**WHAT TO DO:**
The stretch from the line with "This view is 95.9° wide." through the line with "6) small white" in the records below: write it out exactly, and nothing else.

[Collected data]

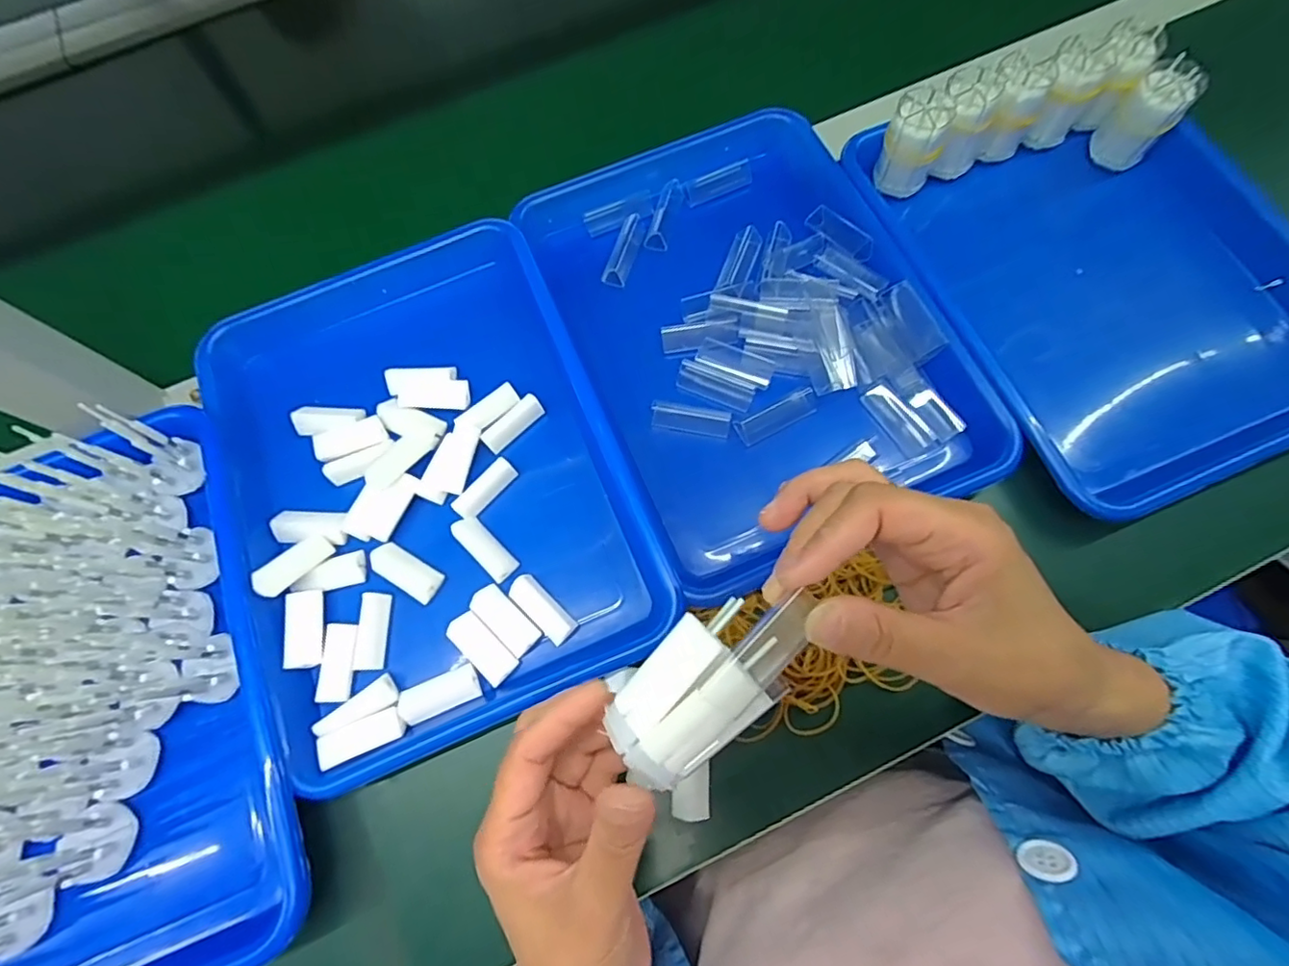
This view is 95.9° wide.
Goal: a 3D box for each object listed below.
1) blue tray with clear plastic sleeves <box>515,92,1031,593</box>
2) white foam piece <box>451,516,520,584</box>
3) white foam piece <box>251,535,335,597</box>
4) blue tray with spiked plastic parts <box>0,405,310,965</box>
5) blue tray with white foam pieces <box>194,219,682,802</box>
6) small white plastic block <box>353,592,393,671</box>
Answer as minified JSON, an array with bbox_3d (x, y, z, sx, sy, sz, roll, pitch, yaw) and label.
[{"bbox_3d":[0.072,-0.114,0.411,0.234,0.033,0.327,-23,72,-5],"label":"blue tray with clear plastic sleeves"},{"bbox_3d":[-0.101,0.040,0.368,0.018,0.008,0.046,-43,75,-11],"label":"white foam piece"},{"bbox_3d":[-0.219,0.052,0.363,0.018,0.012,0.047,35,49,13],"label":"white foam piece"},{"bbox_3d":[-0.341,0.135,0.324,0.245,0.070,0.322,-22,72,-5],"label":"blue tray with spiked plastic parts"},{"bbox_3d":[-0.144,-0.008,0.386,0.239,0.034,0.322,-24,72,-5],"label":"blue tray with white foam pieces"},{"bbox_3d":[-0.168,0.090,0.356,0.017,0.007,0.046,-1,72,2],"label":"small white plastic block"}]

==

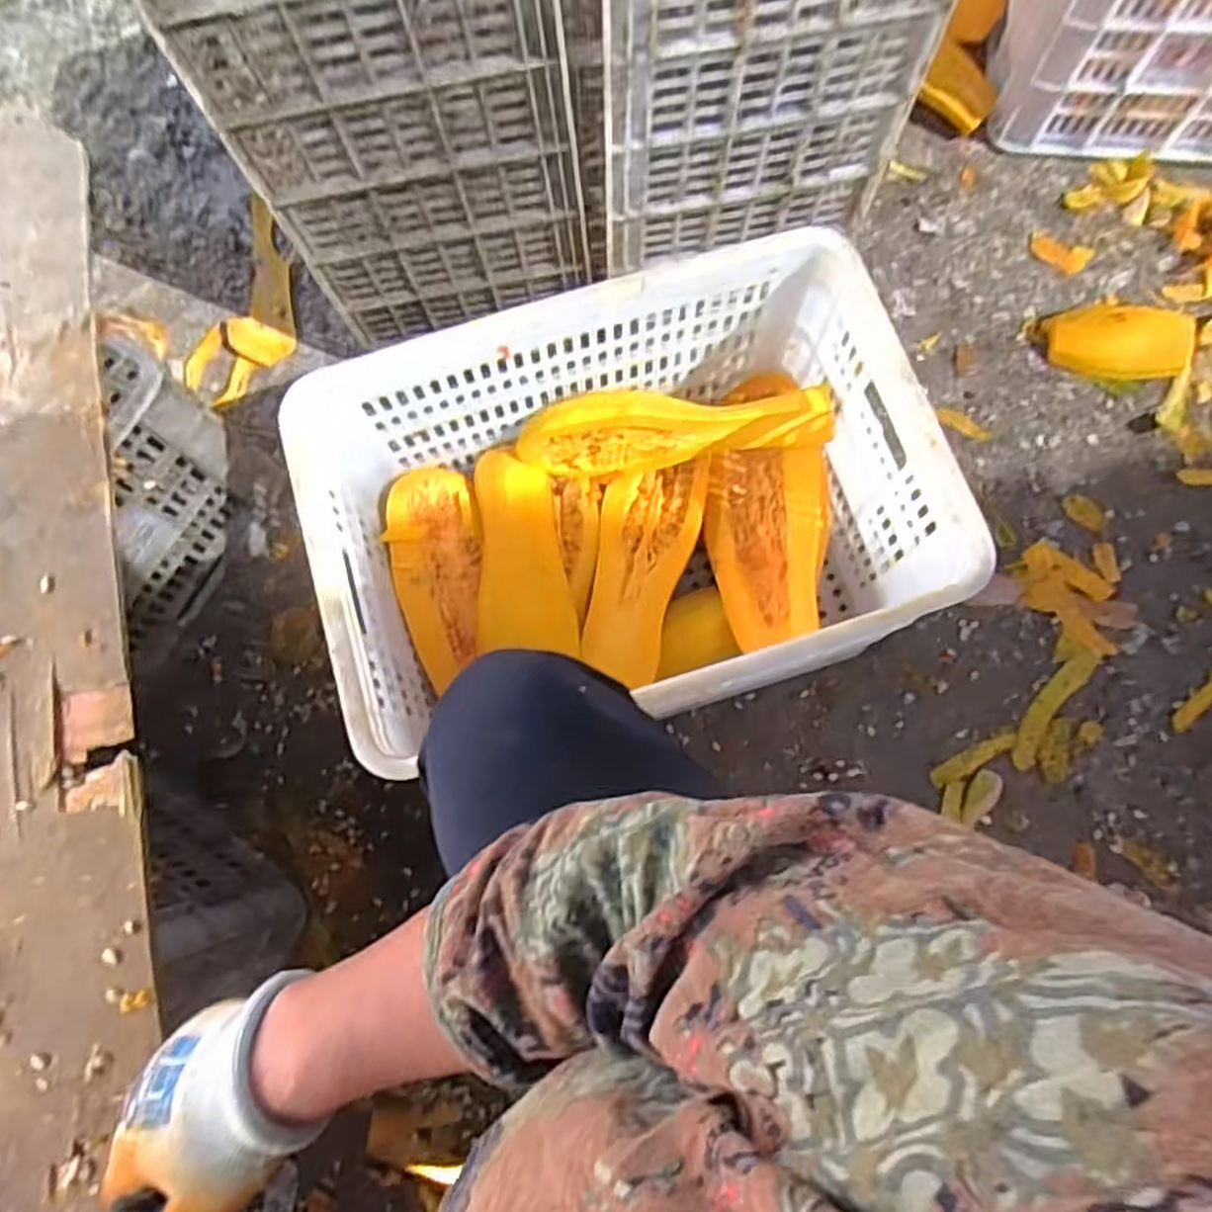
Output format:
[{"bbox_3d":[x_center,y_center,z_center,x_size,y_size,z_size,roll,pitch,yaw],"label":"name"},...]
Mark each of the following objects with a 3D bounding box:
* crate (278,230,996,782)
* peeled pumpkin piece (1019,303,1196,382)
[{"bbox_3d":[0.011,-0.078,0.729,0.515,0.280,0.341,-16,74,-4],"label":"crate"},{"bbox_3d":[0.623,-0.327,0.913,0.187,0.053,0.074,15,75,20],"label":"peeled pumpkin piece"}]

--

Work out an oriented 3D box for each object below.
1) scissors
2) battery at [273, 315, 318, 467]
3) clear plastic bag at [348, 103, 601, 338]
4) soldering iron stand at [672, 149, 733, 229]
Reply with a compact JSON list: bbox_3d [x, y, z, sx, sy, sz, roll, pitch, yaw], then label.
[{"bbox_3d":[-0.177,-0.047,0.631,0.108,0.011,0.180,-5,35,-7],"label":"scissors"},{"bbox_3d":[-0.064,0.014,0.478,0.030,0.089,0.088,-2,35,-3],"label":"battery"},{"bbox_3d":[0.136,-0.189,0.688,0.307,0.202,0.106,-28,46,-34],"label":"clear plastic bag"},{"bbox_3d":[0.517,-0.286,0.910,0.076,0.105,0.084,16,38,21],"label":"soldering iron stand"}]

**RESULT:**
This view is 95.9° wide.
Goal: a 3D box for each object listed below.
1) blue tray with clear plastic sleeves <box>515,92,1031,593</box>
2) white foam piece <box>451,516,520,584</box>
3) white foam piece <box>251,535,335,597</box>
4) blue tray with spiked plastic parts <box>0,405,310,965</box>
5) blue tray with white foam pieces <box>194,219,682,802</box>
6) small white plastic block <box>353,592,393,671</box>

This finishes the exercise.